Comin after a more generic, corporate apology from the film's production company, Warner Bros., Hathaway came across as thoughtful and sincere. Along with an attached video from the Lucky Fin Project, Hathaway acknowledged her failure to connect this depiction with the real-world stigma that already makes life difficult for children around the world. She wrote, "I owe you all an apology for the pain caused."

But there is still an unresolved issue: what should the witches have looked like instead?

Should their baldness have been reconsidered as casting a negative light on cancer patients and people with alopecia? Should the open sores on the Grand High Witch's head be scrapped as stigmatizing eczema? And if they had stuck with the wrinkled, ancient look from the 1990s, couldn't that be interpreted as endorsing ageism, or suggesting something evil about children with progeria?

Obviously there are degrees of seriousness for these concerns—and the complaint about stigmatizing limb differences is probably more legitimate than others—but the whole controversy raises a real issue when it comes to body horror.

To what extent is it alright to use distortions of the human body to evoke a sense of horror?
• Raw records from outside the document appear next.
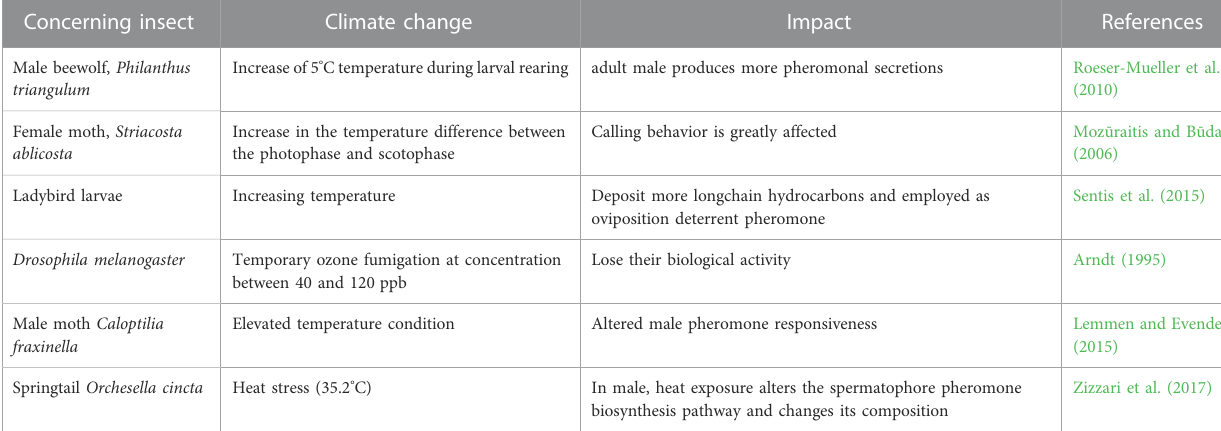
TABLE 2 Climate change interactions with pheromonal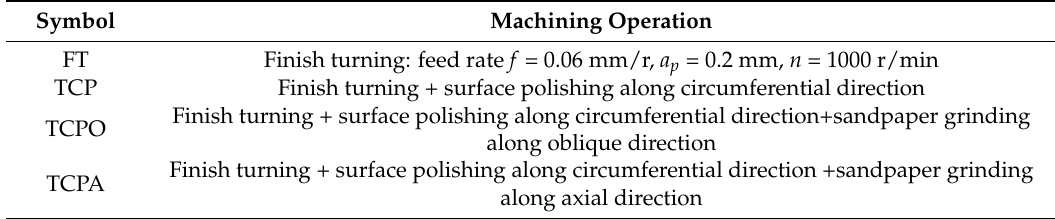
Table 1. Machining processes for each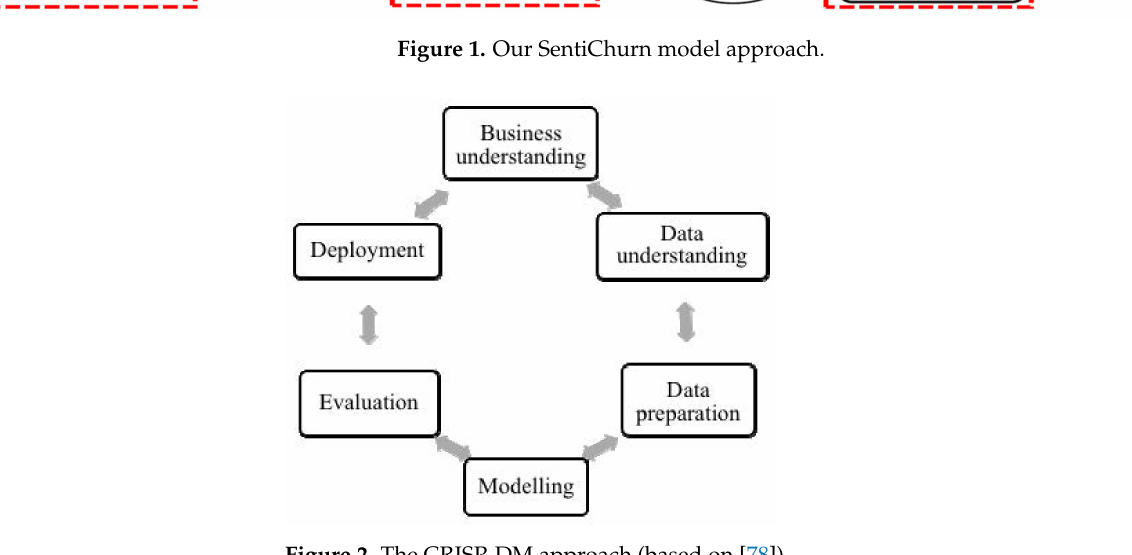
Figure 2. The CRISP-DM approach (based on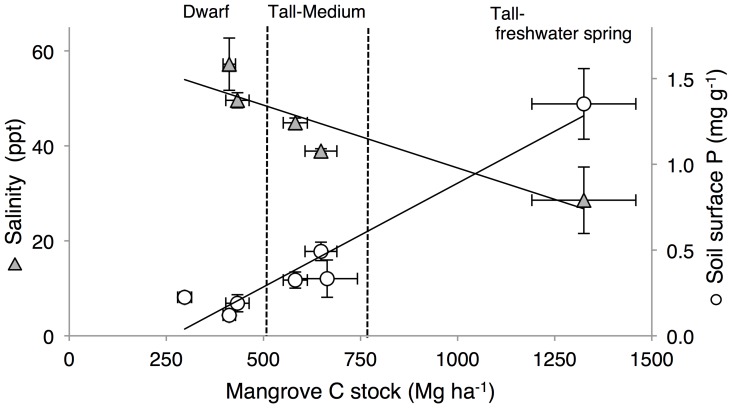
Relationship among mangrove C stocks, interstitial salinity and surface soil phosphorus.Seven mangrove sites were sampled within Sian Ka'an Biosphere Reserve, Mexico; three dwarf, two medium, and two tall mangroves, one of the latter associated to a fresh water spring. Soil phosphorus (P) was measured in the 0–15 cm soil horizon. The correlations are significant with R
2 = 0.54, F = 31.3, p<0.0001 and R
2 = 0.58, F = 26.3, p<0.001 for C stocks against salinity and soil P, respectively. Collectively, salinity and soil P explained 86% of the variance in mangrove C stocks (F = 45.6, p<0.001; VIF = 2.2).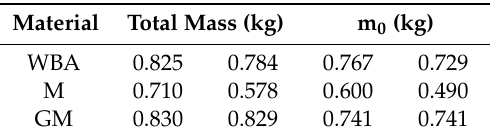
Table 4. Data required in the percolation column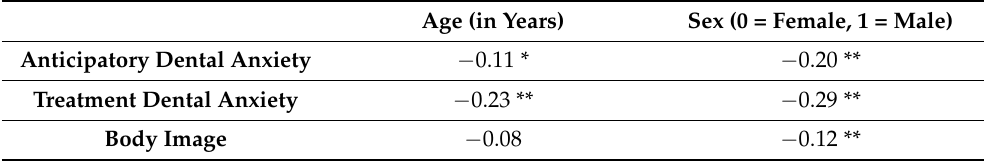
Table 3. Table of parameters (standardized) for full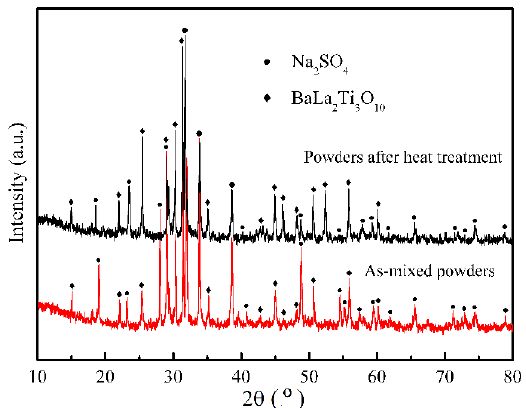
Figure 5. XRD patterns of the as-mixed BaLa 2 Ti 3 O 10 and Na 2 SO 4 powders and the mixed powders after heat treatment at 900 °C for 4 h.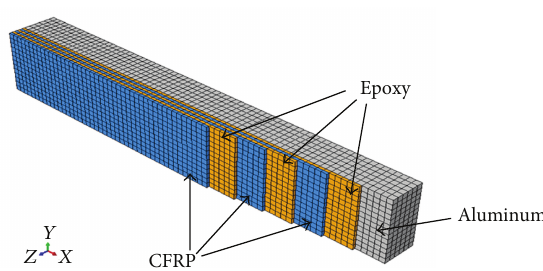
Figure 6: Schematic of a hybrid beam with three layers of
How much can that be separated from stigmatizing real people's bodies?

There is a long tradition in the horror genre of using anatomical anomalies as a code for evil or corruption—dating at least as far back as fairytales like Rumplestiltskin.
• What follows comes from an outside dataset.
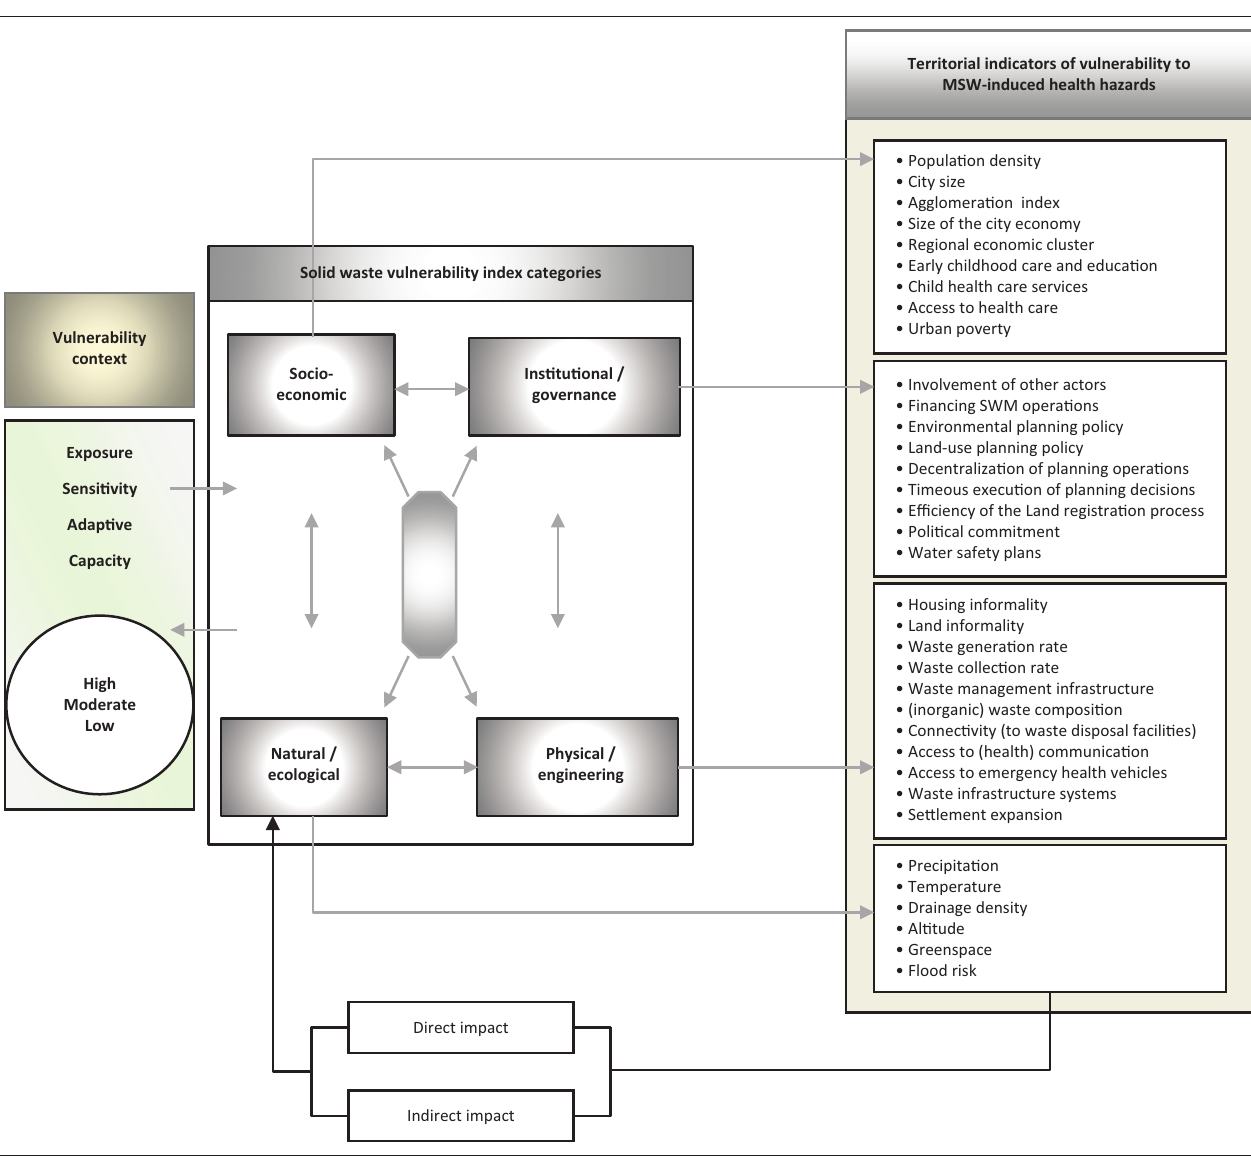
FIGURE 1: The proposed municipal solid waste management vulnerability assessment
From Dr. Frankenstein's hunch-backed assistant Igor to the developmentally disabled child-shaman in Midsommar and the entire Freak Show season of American Horror Story, these works reinforce our tendency to find something disturbing about distortions of the expected human form.

Tapping into an instinctual fascination and aversion for these differences which serve to remind us of the strangeness and fragility of our own bodies, horror movies encourage these fearful and sinister associations.
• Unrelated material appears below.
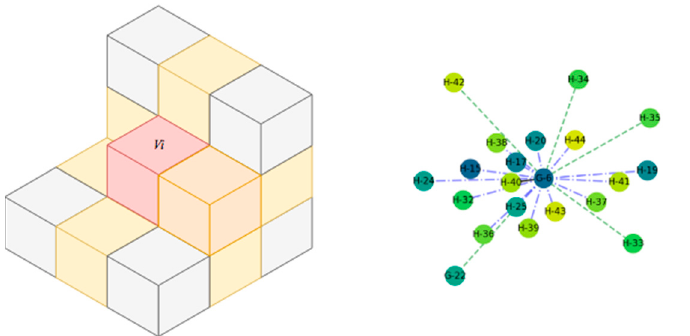
Figure 7: Direct voxel-to-voxel topology in a 26-connectivity graph. Considered voxel (cid:2288) (cid:3036) is red, Figure 7. Direct voxel-to-voxel topology in a 26-connectivity graph. Considered voxel V i is red, direct direct connections are either vertex.touch (grey), edge.touch (yellow), or face.touch (orange) connections are either vertex.touch (grey), edge.touch (yellow), or face.touch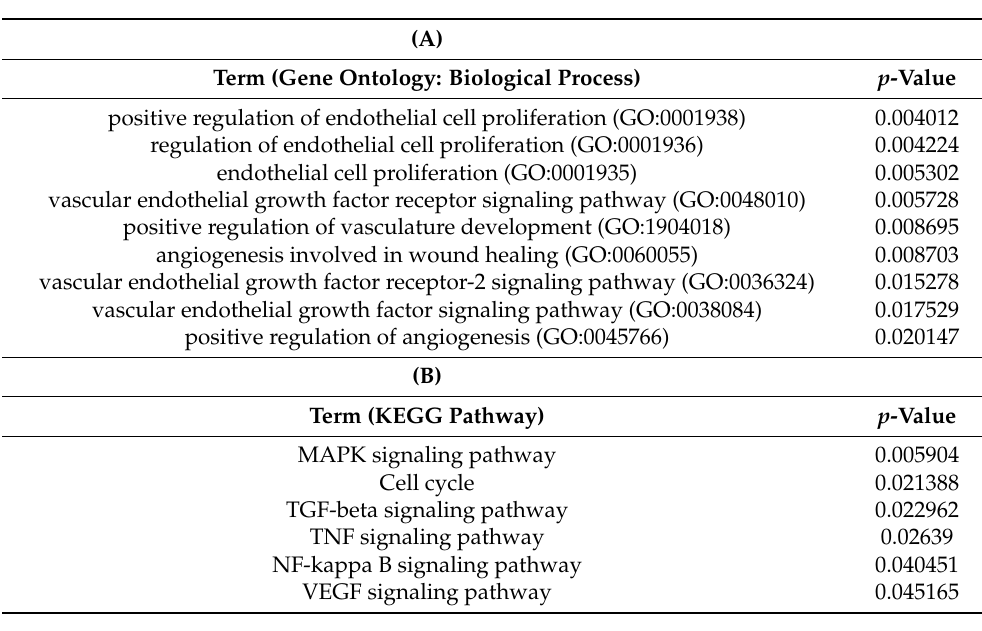
Figure 2. Transcriptomic analysis of HLMVECs under baseline conditions without LPS challenge. Heatmap represents transcriptomic analysis of differentially expressed genes between the DPP4 siRNA (NC)—and negative control siRNA (NC)—treated HLMVECs. Table 2. Enrichment analysis of transcriptomic data ( DPP4 siRNA/PBS vs. negative control/PBS). (A) Gene ontology (biological process): DPP4 siRNA/PBS vs. negative control/PBS. (B) KEGG pathway: DPP4 siRNA/PBS vs. negative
Writer-director Ari Aster has spoken about how he approached 2018'sHereditary as "a film with the primary intention of upsetting the audience on a deep level."

As an aesthetic pursuit, that may be a valid direction. But in seeking the most disturbing and unsettling content he could put together, Aster cast a young actor—with a rare genetic condition affecting her facial structure—to play a disturbed child corrupted by a demonic spirit.

Is that defensible? Doesn't an artist have a responsibility not allow their work to perpetuate such harmful ideas?

Someone with a passion for telling stories can't necessarily be expected to predict all the potentially negative repercussions of the stories they tell. As long as they don't set out with a harmful intention, then perhaps the audience for an R-rated film like Hereditary bears the responsibility to recognize and reject societally harmful ideas that serve the story.

Danny DeVito's portrayal of the Penguin is another frightening representation of syndactyly

We know—for instance—that Midsommar's depiction of cultural traditions in rural Sweden should not influence our perception of the Swedish people. Surely we're mature enough to likewise recognize and reject the fiction that disabilities and deformities have some connection to evil.

What makes The Witches a different case is its intended audience. A child doesn't have the framework to approach a scary movie with an intellectual remove. They absorb the fearful imagery and it stays with them—as with Anjelica Huston's transformation, still remembered by an entire generation 30 years later.

So when a child with limb differences recognizes themselves in a depiction of evil monsters, that hurts. And when a child without that struggle forms an association between villainous creatures and different-shaped hands, they are more liable to react negatively to a classmate or potential friend whose hands are reminiscent of the witches.

So while there may be a place for filmmaking that prioritizes "upsetting the audience on a deep level" without particular concern for the subtler messages it might send, that is not the purview of children's movies.

Hathaway was right to offer her apology, and HBO Max should probably take the movie down and do some digital reworking to replace the harmful imagery... And they could probably fix the CGI mice while they're at it—one of them has eyebrows!